There are a total of 156 golfers practicing for the Senior U.S. Open today. Kevin Coombs is thrilled to be one of them.
“As long as I walk away knowing I played great for me, it’s just going to add to how great this week is going to be,” he said.
The general manager of the Green Mountain golf course, in Camas, will be playing in the Senior U.S. Open Championship Thursday, at Omaha (Neb.) Country Club. Coombs asked his son, Connor, to caddy for him during the defining moment of his 42-year golf career.
“I am incredibly excited and nervous,” Kevin Coombs said. “It’s not like I practice or play a lot. I just happened to have a good round at the right time.”
Coombs shot a 1-under par 72 June 24, at the Willamette Valley Country Club. He then won a 2-hole playoff to qualify for the Open as a first alternate. All he needed was for a spot to open up.
Coombs returned to Willamette Valley CC July 1, to play in the Oregon Chapter PGA Championships. After shooting rounds of 75 and 78 strokes, Coombs called his wife, Minda. She told him to pack his bags. He’s going to Omaha.
“Thirty years ago, this is something I was trying to do but had never been able to achieve that quality,” he said. “To finally be able to experience something like this just once is amazing.”

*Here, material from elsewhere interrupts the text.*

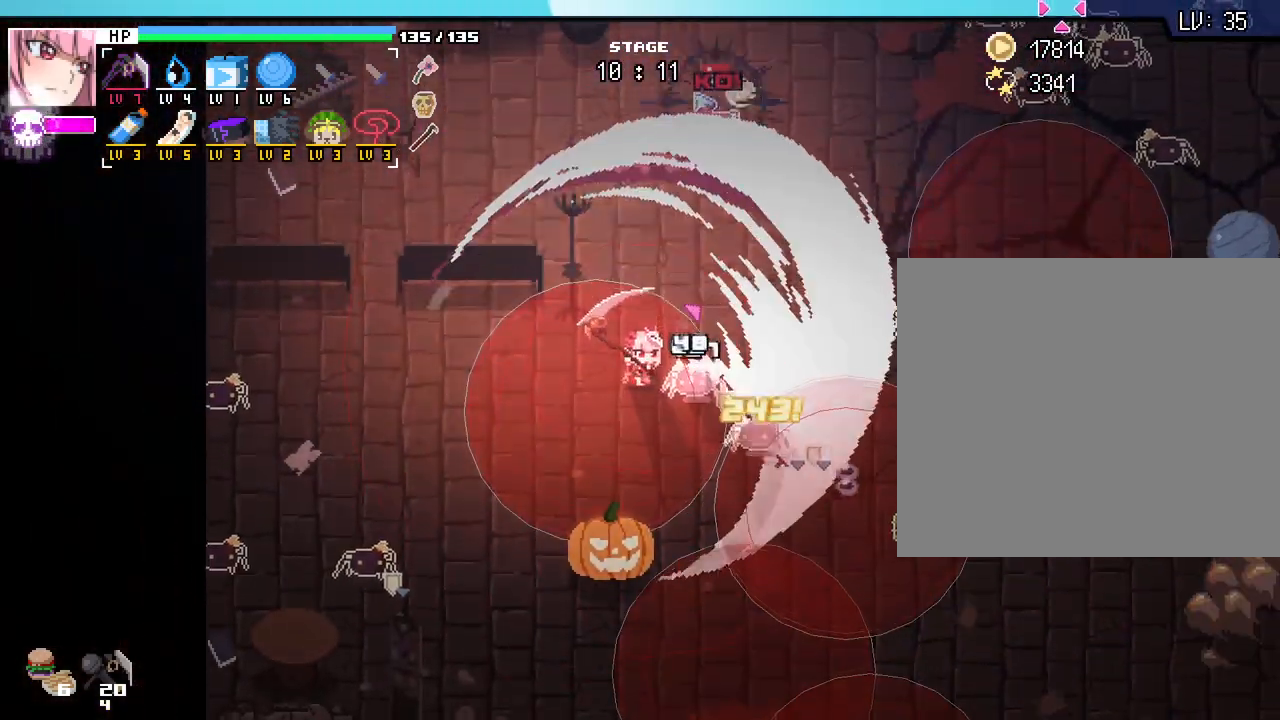
{"keys": ["w"], "mouse": [], "events": [[100, "d", "down"], [283, "d", "up"]]}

Coombs played in the 1980 USGA Junior Amateur Championship, in Pike Lake, Mich., and the 1983 U.S. Amateur Championship, in Chicago. He made it to the final 16 of the Junior Amateur, but he missed the cut into the final round of the Amateur Championship by one stroke.
The 50-year-old Coombs was one of 44 golfers who entered the U.S. Senior Open qualifier. He hit birdies on the sixth, eighth and ninths holes to make the turn at 1-under. Sinking a 25-foot putt on 8 and a 60-foot putt on 9 gave him some confidence.

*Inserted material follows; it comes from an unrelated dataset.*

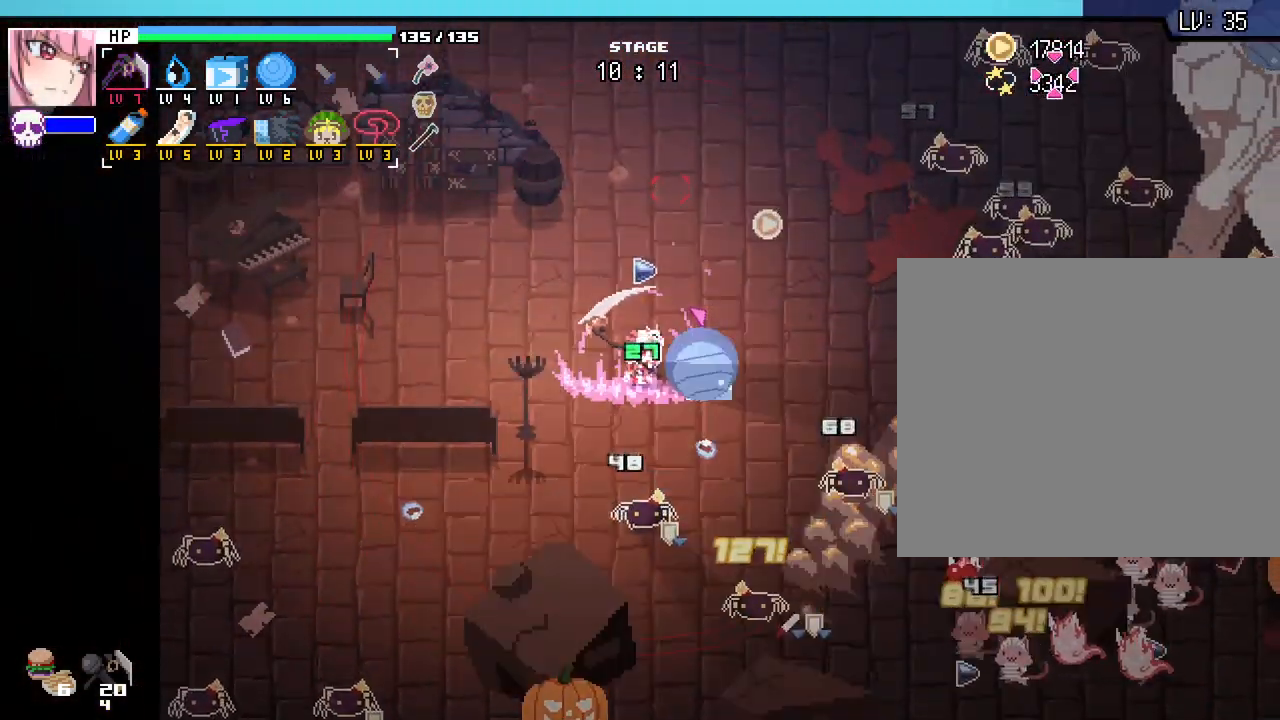
{"keys": ["d", "w"], "mouse": [], "events": [[67, "a", "down"], [183, "a", "up"], [467, "d", "down"]]}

“I’m playing a great round for me,” Coombs thought. “But if I can make three birdies, somebody’s got to be shooting lights out.”
Coombs continued to battle. He made four straight pars, and then a birdie on the 14th hole. After a bogey on 15, Coombs scrambled for par on 16, 17 and 18 to finish with a 71.

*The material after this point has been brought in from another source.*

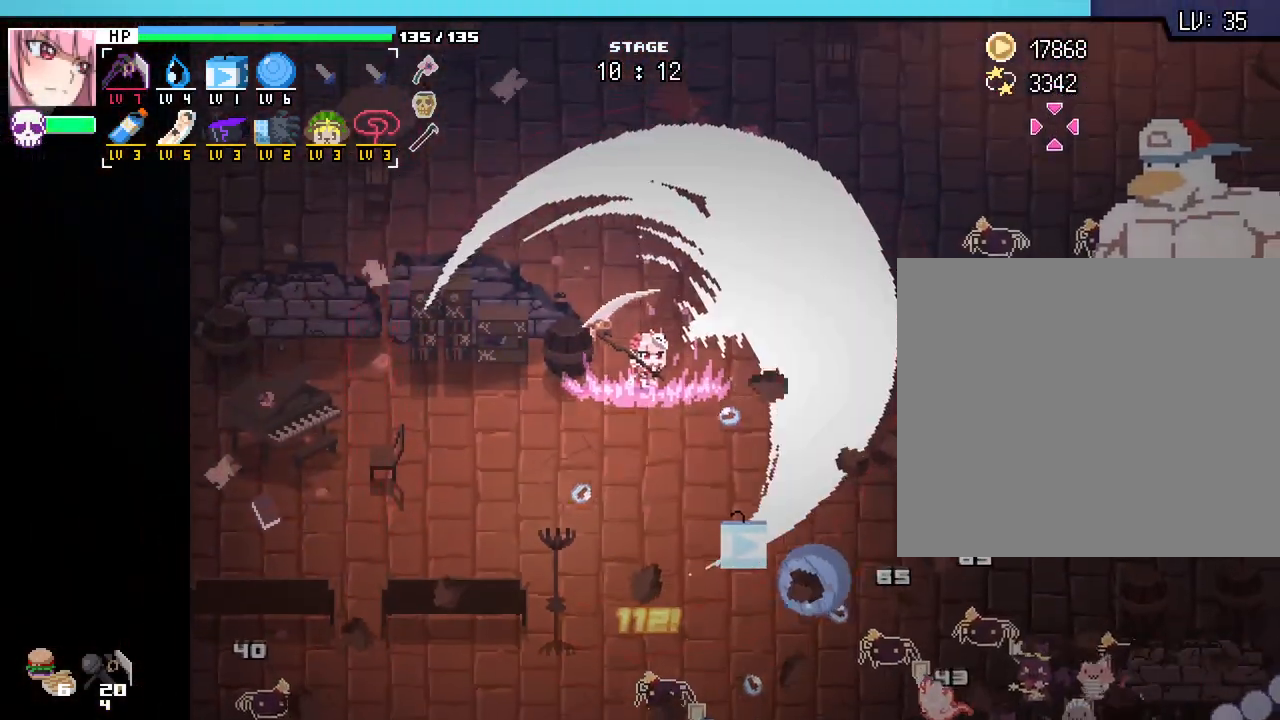
{"keys": ["d", "w"], "mouse": [], "events": [[100, "d", "up"], [250, "d", "down"]]}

The first person he talked to was Bruce Stewart, the leader with a 70. Tom Carey and Randy Mahar also shot 71s to force a playoff with Coombs.
The three golfers pared the first hole. The second hole is a 548-foot par 5. As they approached the green, Coombs said Carey and Mahar were both about 100 yards from the pin in the middle of the fairway. He is off to the right in the rough with trees in the way.
Coombs punched the ball under the trees. It skipped up on the green and stopped about 15 feet from the hole. Carey dropped his ball 20 feet from the hole and Mahar’s ball rolled off the green.
Mahar chipped up and made par. Carey missed his birdie putt and settled for par. Coombs rolled in his 15-footer for birdie.
“I was in the worst position, but I ended up winning the hole and the alternate spot,” Coombs said. “I couldn’t believe it.”
Connor Coombs couldn’t caddy during the qualifying round because he had a baseball game to play. When he found out his father was going to play in the Senior U.S. Open, he wanted to be by his side.
“I knew my dad was good at golf, but I never thought he would qualify for such a big event,” Connor said. “I can’t believe I’m going to be able to step through the ropes and experience this with him. I’ve watched these guys on television, but I never thought we would ever get to be a part of it.”
Connor just graduated from Camas High School. He is going to Gonzaga University to pursue a degree in sports management or broadcast journalism.
“I’ll be intrigued by the whole event,” Connor said. “It will be cool to see how the championship is run and broadcasted.”
If Kevin Coombs makes it on television, he said he would have to do something spectacularly good or spectacularly bad.
“Either I hole it out from the fairway, or I’m lashing it out of the rough four or five times. Just hacking at it,” he said. “Right now, it’s spectacularly good for me.”
Kevin and Connor Coombs love the challenge golf provides. They may take 50-something swings in between, but that one shot they get right makes all the ups, downs, bumps and rolls worthwhile.
“At any given moment of any given time, you can hit a shot as great as the best golfer in the world,” Kevin said. “The question is, can you do it again? And how long does it take you to do it again?”